I bambini feriti di Mosul. La storia di Anas, paralizzato a 11 anni da una bomba – VIDEO

Mosul Est – Il centro post-operatorio di Medici Senza Frontiere, a Mosul Est, ha raggiunto il suo primo anno di attività e curato  321 pazienti. 52 sono bambini.
Molti di loro sono stati gravemente feriti durante il conflitto e hanno lesioni complesse che richiedono ripetuti interventi e lunghi percorsi di guarigione. In un sistema sanitario devastato dalla guerra, la struttura è per molti pazienti l’unica possibilità di accedere a cure specialistiche gratuite.
 

I violenti combattimenti scoppiati nel 2016-2017 hanno duramente colpito la popolazione della città.
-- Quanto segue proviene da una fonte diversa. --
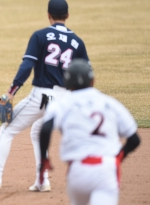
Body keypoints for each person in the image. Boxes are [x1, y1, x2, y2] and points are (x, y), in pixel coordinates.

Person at [0, 0, 89, 191]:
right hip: (65, 99)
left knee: (6, 130)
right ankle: (42, 181)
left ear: (48, 15)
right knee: (37, 131)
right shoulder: (78, 42)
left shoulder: (40, 35)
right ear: (67, 16)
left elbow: (27, 66)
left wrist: (9, 94)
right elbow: (86, 74)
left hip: (42, 95)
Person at [38, 59, 141, 205]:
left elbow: (46, 129)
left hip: (77, 171)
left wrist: (44, 159)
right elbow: (135, 139)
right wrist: (120, 156)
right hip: (106, 170)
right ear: (92, 80)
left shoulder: (61, 103)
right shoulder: (109, 102)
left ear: (67, 83)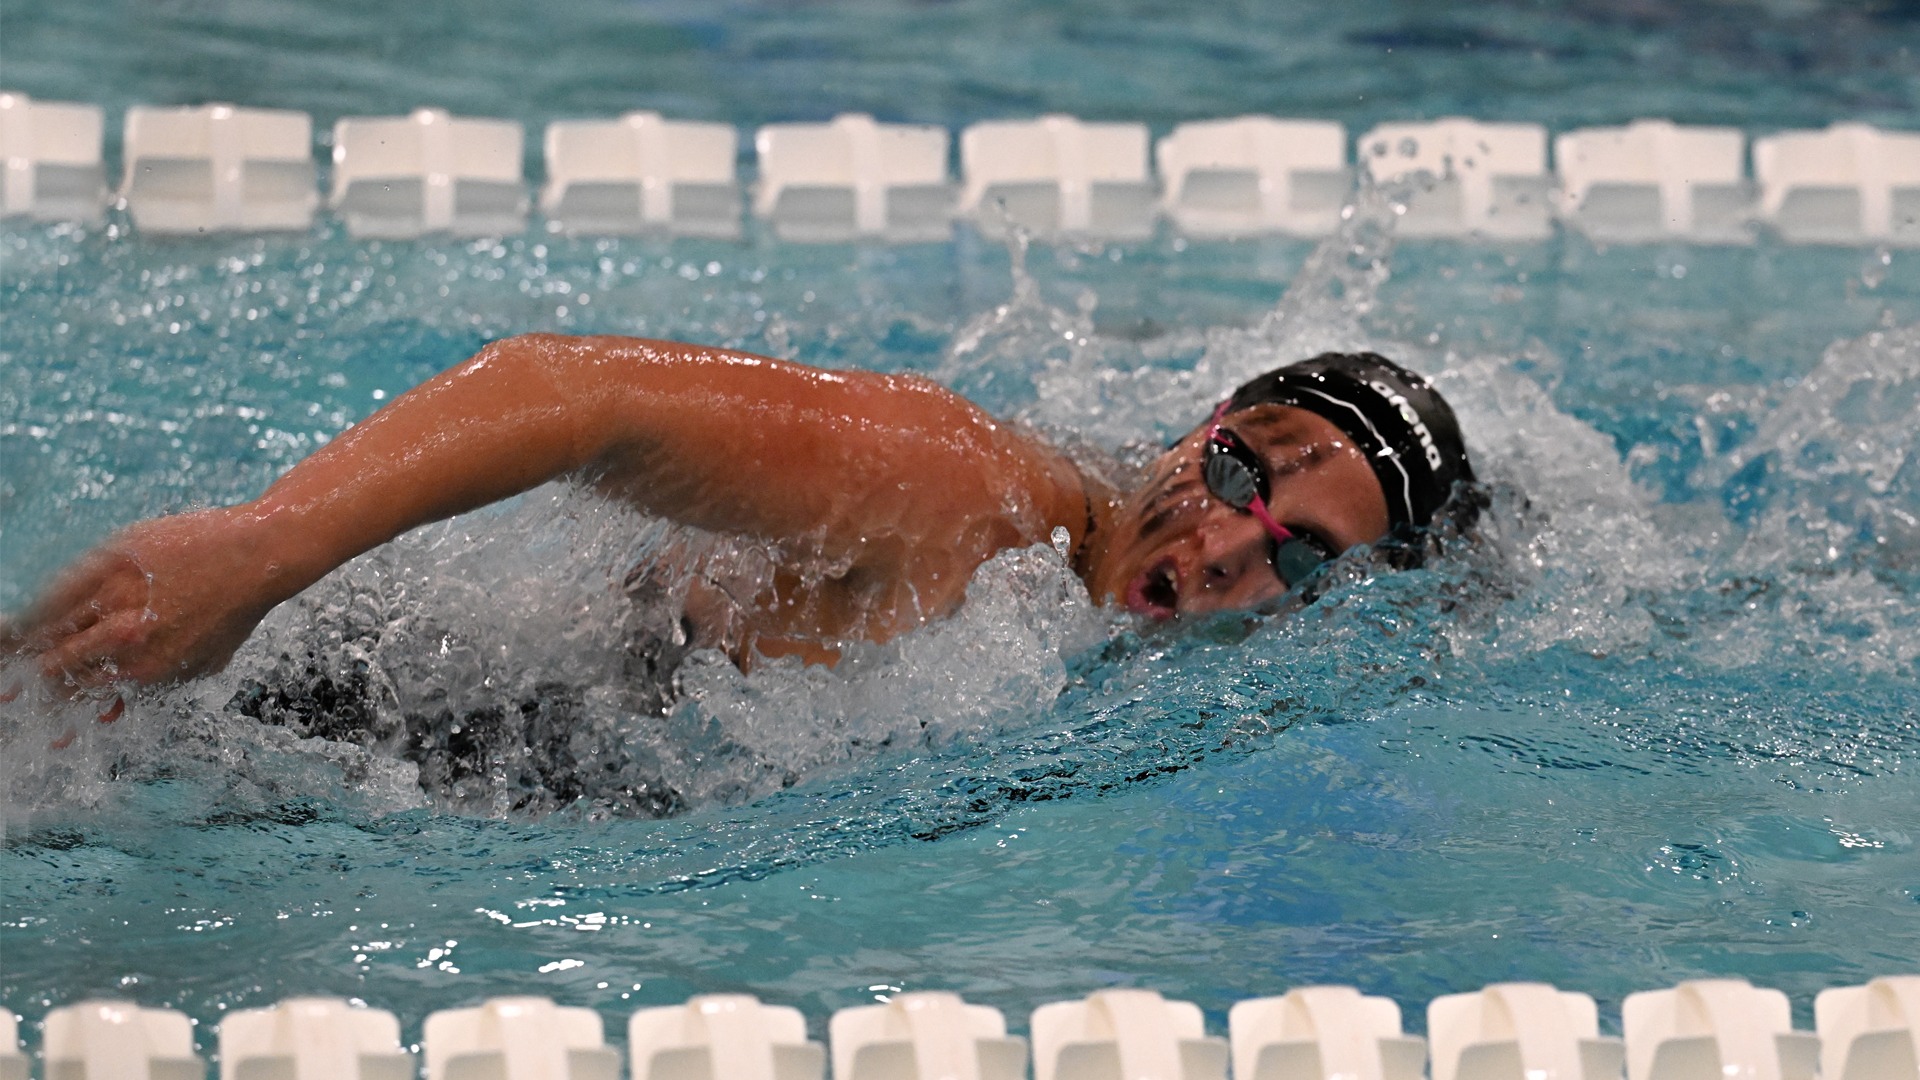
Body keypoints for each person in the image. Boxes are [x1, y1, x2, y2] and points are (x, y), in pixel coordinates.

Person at [2, 334, 1476, 705]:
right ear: (1193, 429)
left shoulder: (1086, 644)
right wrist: (260, 551)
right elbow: (570, 389)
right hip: (356, 712)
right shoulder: (966, 494)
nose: (1226, 546)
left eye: (1298, 557)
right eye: (1239, 475)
Oggi, dopo quasi due anni dalla battaglia di Mosul, le conseguenze del conflitto sono ancora evidenti, molti quartieri giacciono tra le macerie e migliaia di persone faticano ad accedere ai servizi di base. L’ospedale di MSF cura sia feriti di guerra che persone con ferite accidentali. 

“A Mosul, l’offensiva militare ha avuto un costo enorme sul sistema sanitario locale” spiega Marco Doneda, capoprogetto di MSF a Mosul. Molti pazienti con ferite di guerra necessitano di un percorso di cura esteso nel tempo e follow-up periodici. Siamo qui per garantire che le persone possano ricevere assistenza medica anche in un contesto così difficile”. 

Il centro di MSF fornisce cure ortopediche, chirurgia, riabilitazione e assistenza psicologica ed è una delle poche strutture nel paese a garantire terapie specifiche per pazienti affetti da resistenza agli antibiotici. Più di un terzo dei pazienti ha una forma di resistenza agli antibiotici che complica il loro percorso di guarigione. Un anno dopo la sua apertura, il centro MSF di Mosul Est si è dimostrato cruciale per questi pazienti. 

“Molti pazienti sono stati portati da un ospedale all’altro prima di arrivare al centro di MSF, ma le loro condizioni non miglioravano” spiega Itta Helland-Hansen, coordinatore di MSF nell’ospedale. “La battaglia di Mosul è finita quasi due anni fa, ma i bisogni restano. È importante per noi essere qui. Queste persone non devono essere dimenticate”.